Para o Brasil, o aumento desses ataques significa um risco elevado para empresas de todos os portes, desde pequenas e médias empresas até grandes corporações. A interrupção das operações, a perda de dados críticos e o custo de recuperação podem ser devastadores. Além disso, a falta de uma resposta coordenada e a lentidão na aplicação de medidas de segurança podem perpetuar um ciclo de vulnerabilidade, incentivando mais ataques.

Panorama Global e Setores Mais Visados

Embora o Brasil tenha visto um aumento em sua participação, o cenário global de ransomware ainda é dominado pelos Estados Unidos, que registraram 199 casos em junho, e pela Alemanha, com 49. Globalmente, foram contabilizadas 708 vítimas de ransomware em junho, uma pequena queda de 10,5% em relação a maio. Contudo, a Cohesity ressalta que esse volume continua “historicamente elevado” quando comparado aos últimos 12 meses, indicando que a ameaça persiste em níveis preocupantes.

Entre os setores econômicos, o mercado B2B (Business-to-Business) manteve-se como o principal alvo dos ataques, com 123 vítimas em junho. Outros setores significativamente afetados incluem Manufatura, Construção, Tecnologia e Varejo. Curiosamente, o setor de serviços ao consumidor foi o único a apresentar um leve crescimento no número de vítimas, passando de 52 para 53.

Essa concentração em setores específicos demonstra a busca dos criminosos por alvos que possuem dados valiosos e que dependem fortemente da continuidade operacional, tornando-os mais propensos a pagar o resgate para evitar paralisações e danos maiores.

O Que Fazer Diante da Ameaça?

Diante desse cenário, a prevenção e a preparação são cruciais.

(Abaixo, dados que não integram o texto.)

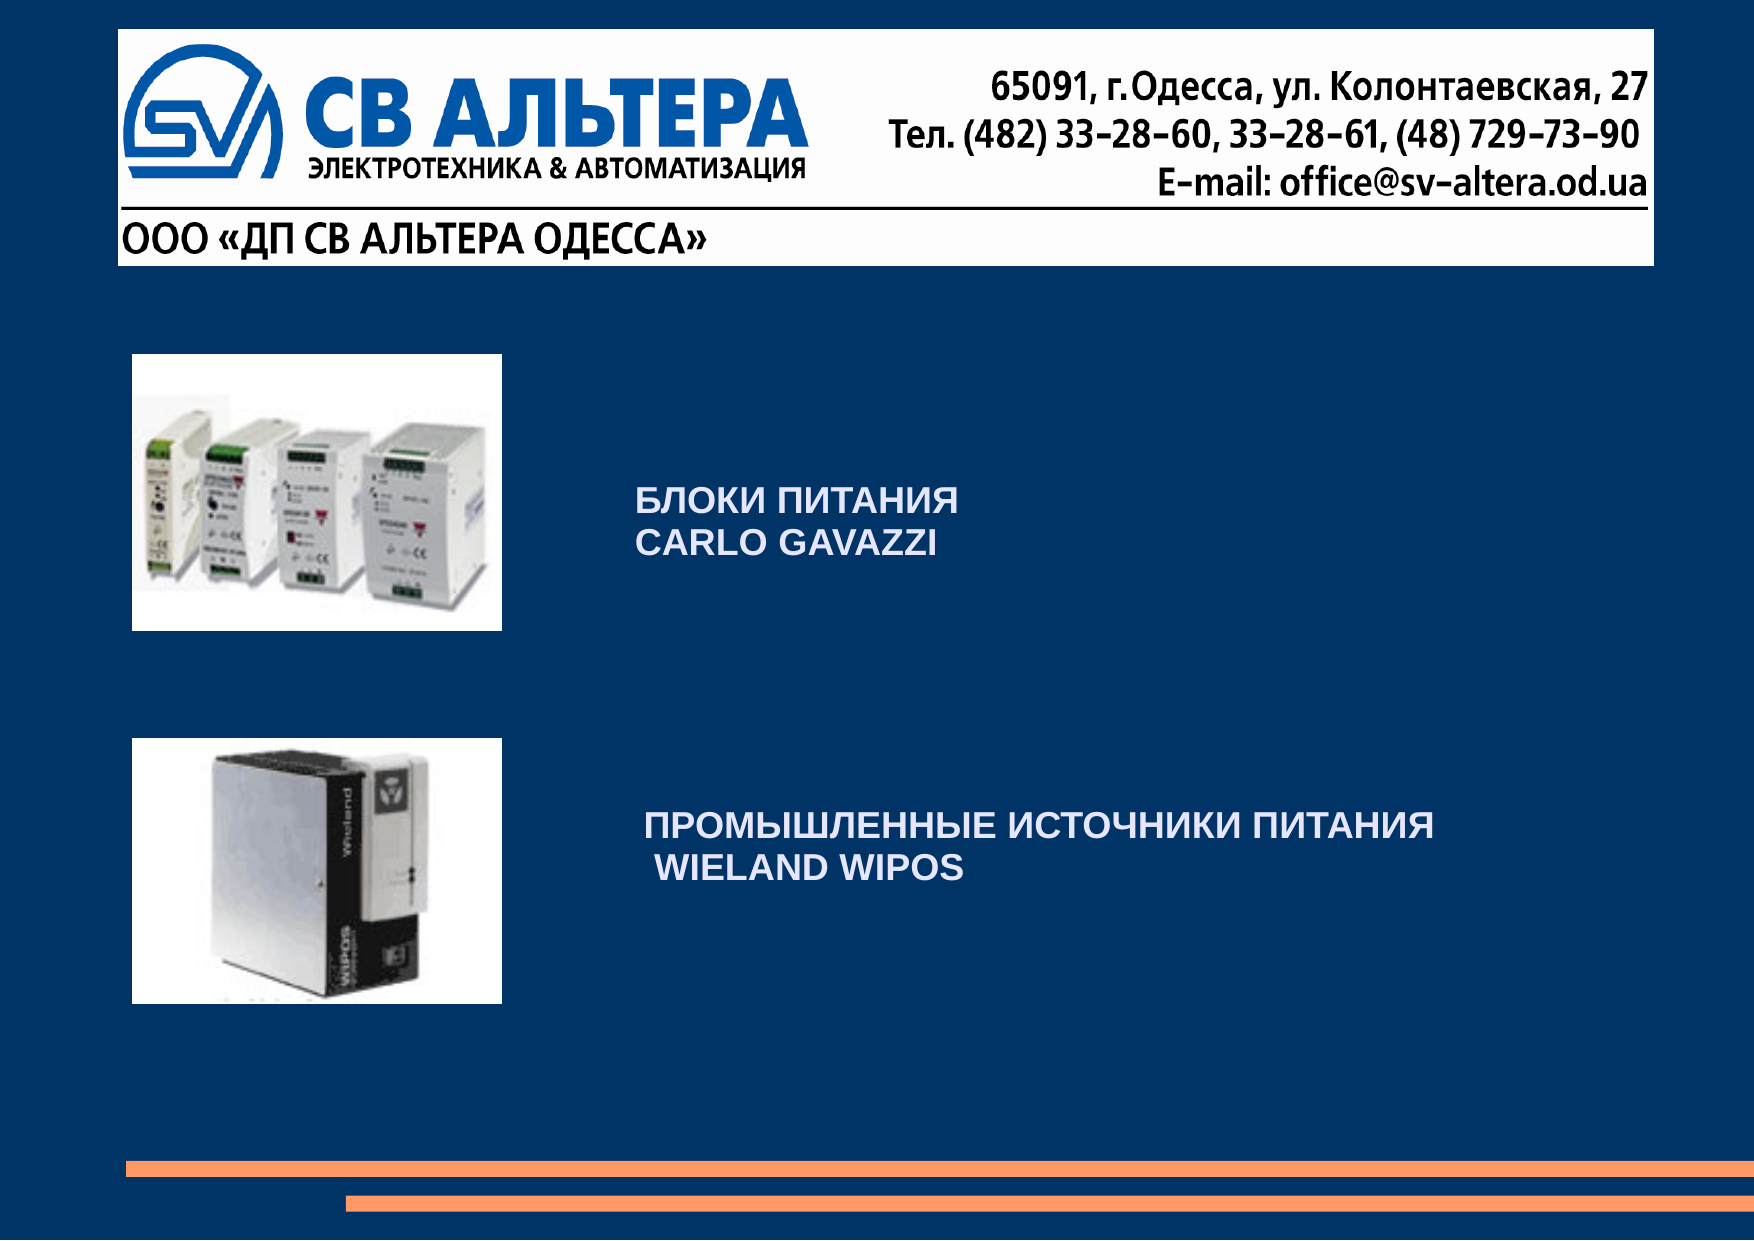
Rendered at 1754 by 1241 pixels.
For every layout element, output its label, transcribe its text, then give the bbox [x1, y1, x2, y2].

text_box БЛОКИ ПИТАНИЯ CARLO GAVAZZI [620, 472, 1275, 574]
picture [118, 29, 1654, 266]
picture [132, 354, 502, 631]
text_box ПРОМЫШЛЕННЫЕ ИСТОЧНИКИ ПИТАНИЯ WIELAND WIPOS [628, 797, 1574, 899]
picture [132, 738, 502, 1004]
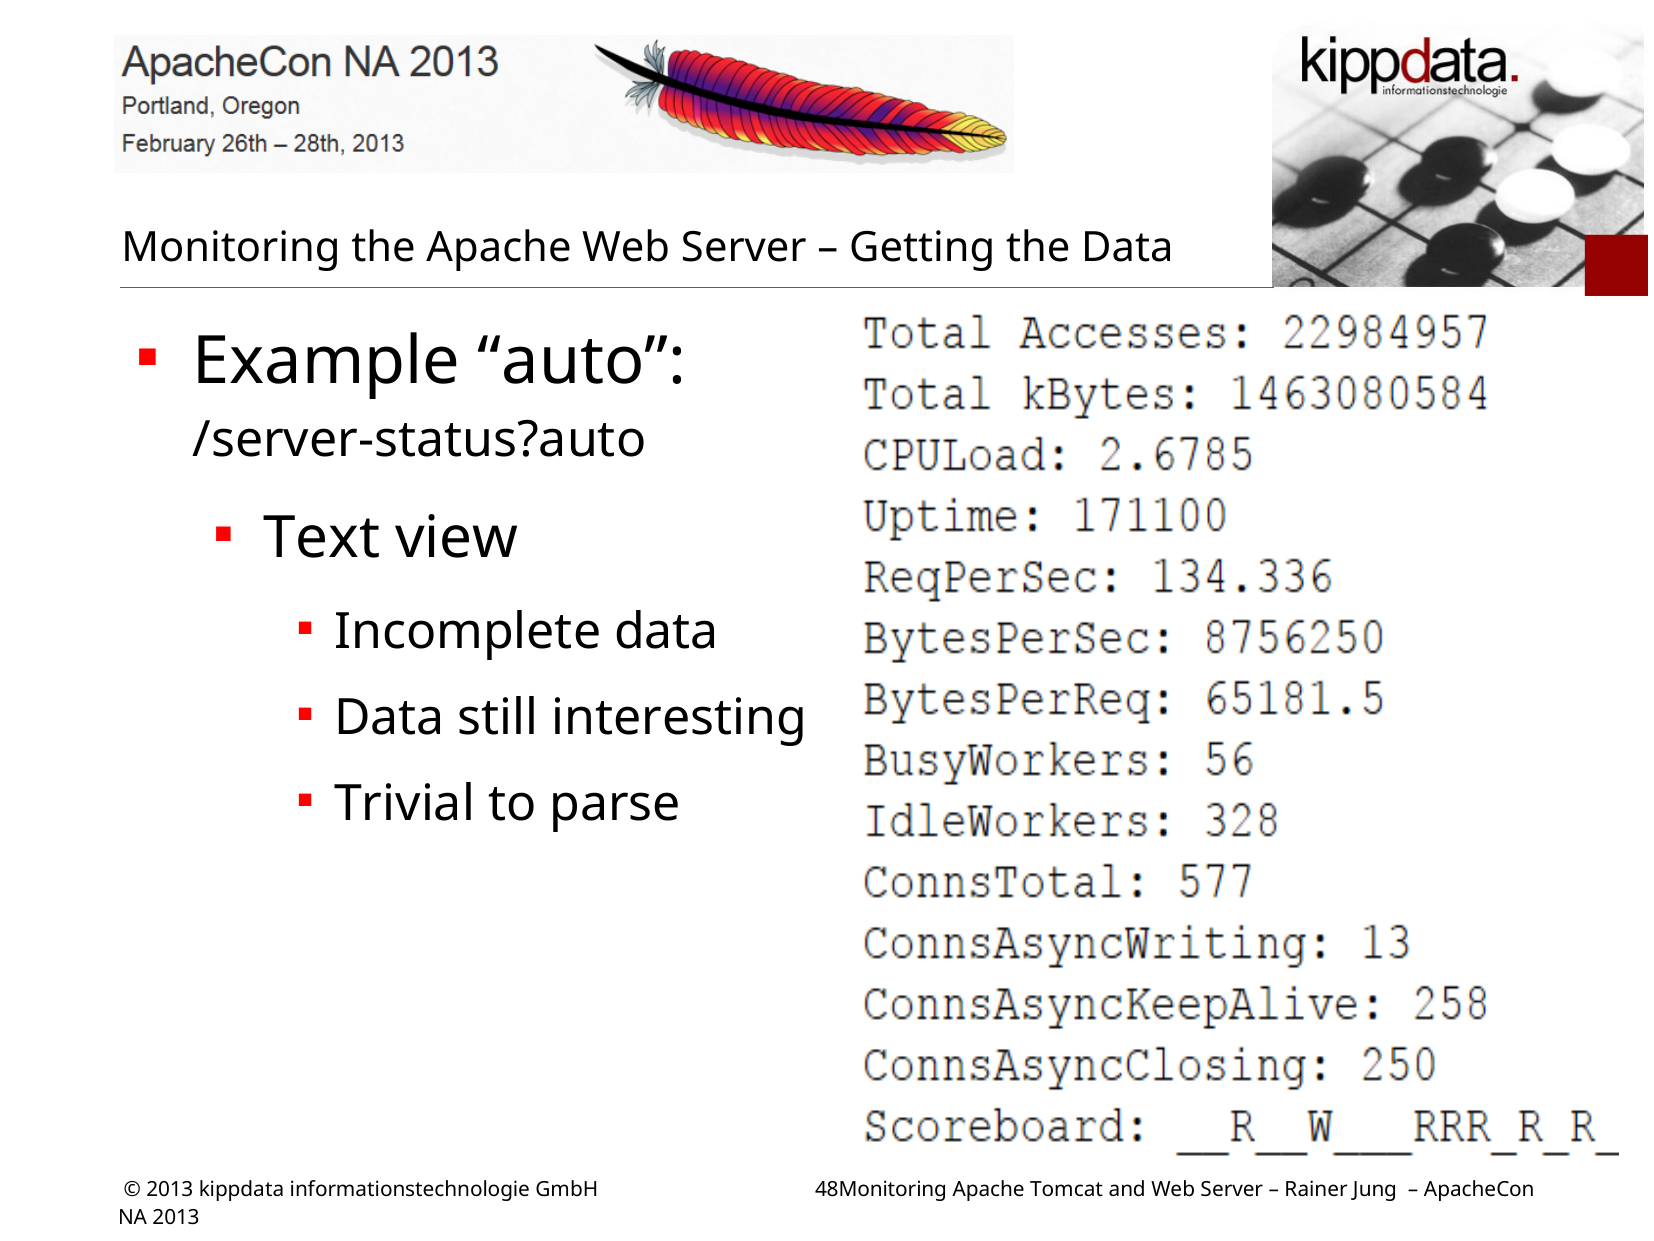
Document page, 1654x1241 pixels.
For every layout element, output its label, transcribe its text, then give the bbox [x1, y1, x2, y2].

list Example “auto”: /server-status?auto Text view Incomplete data Data still interesting Trivial to parse [121, 312, 850, 775]
picture [114, 35, 1014, 173]
title Monitoring the Apache Web Server – Getting the Data [121, 204, 1242, 286]
picture [850, 304, 1619, 1177]
picture [1272, 5, 1648, 302]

Empresas e indivíduos no Brasil precisam adotar medidas robustas de segurança cibernética. Isso inclui a implementação de backups regulares e seguros de dados, o uso de soluções de segurança atualizadas (antivírus, firewalls), a capacitação de funcionários sobre os riscos de phishing e engenharia social, e a elaboração de planos de resposta a incidentes.

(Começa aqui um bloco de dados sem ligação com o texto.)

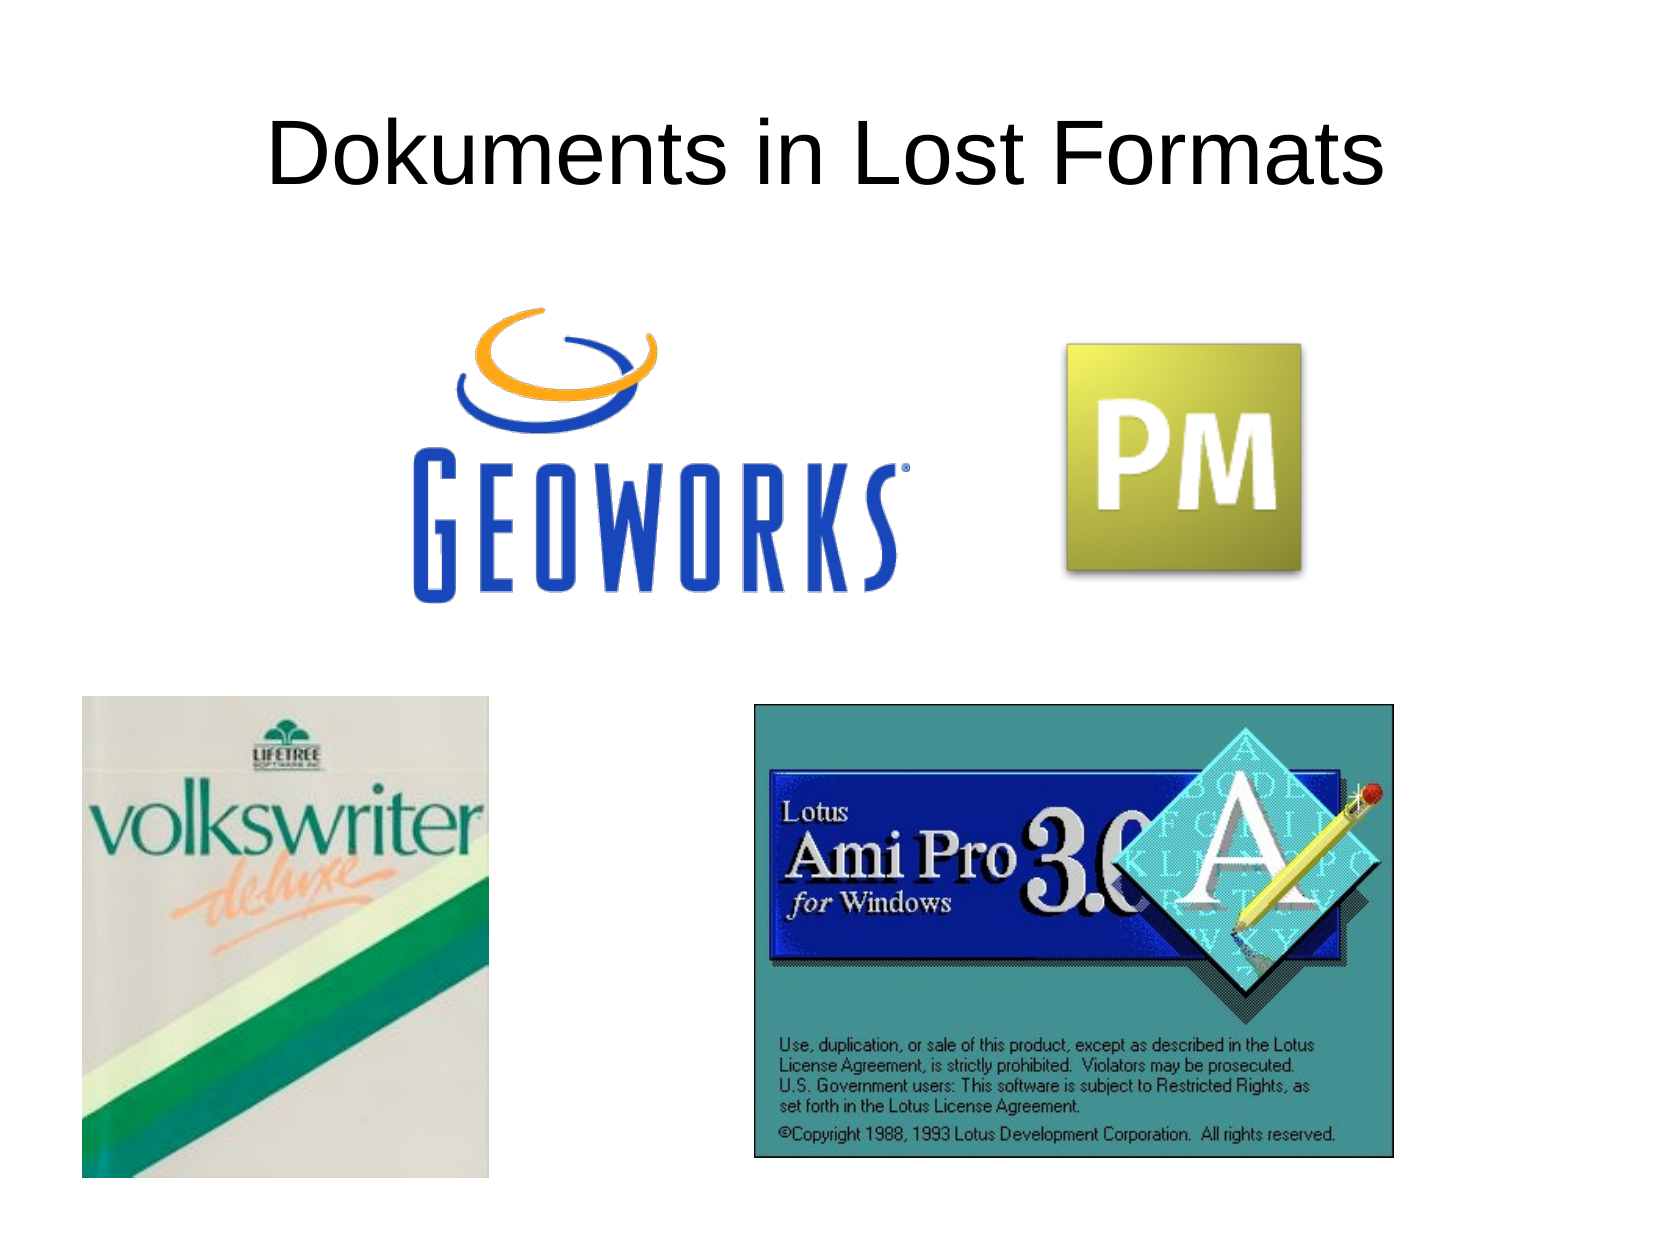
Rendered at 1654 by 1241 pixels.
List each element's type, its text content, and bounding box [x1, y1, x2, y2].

picture [1051, 330, 1318, 598]
picture [754, 704, 1394, 1158]
picture [413, 307, 910, 605]
title Dokuments in Lost Formats [82, 49, 1571, 257]
picture [82, 696, 489, 1179]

É fundamental que as organizações no Brasil avaliem sua maturidade em segurança cibernética e invistam em tecnologias e processos que possam mitigar o risco de ataques de ransomware. A cooperação entre o setor privado, o governo e as forças de segurança também é vital para fortalecer a defesa cibernética do país e criar um ambiente menos propício para a atuação de criminosos digitais.

Fontes consultadas

  • Fonte 1 informada ao ViralNews pelo sistema de curadoria automatizada

Este conteúdo é informativo e não representa recomendação individual.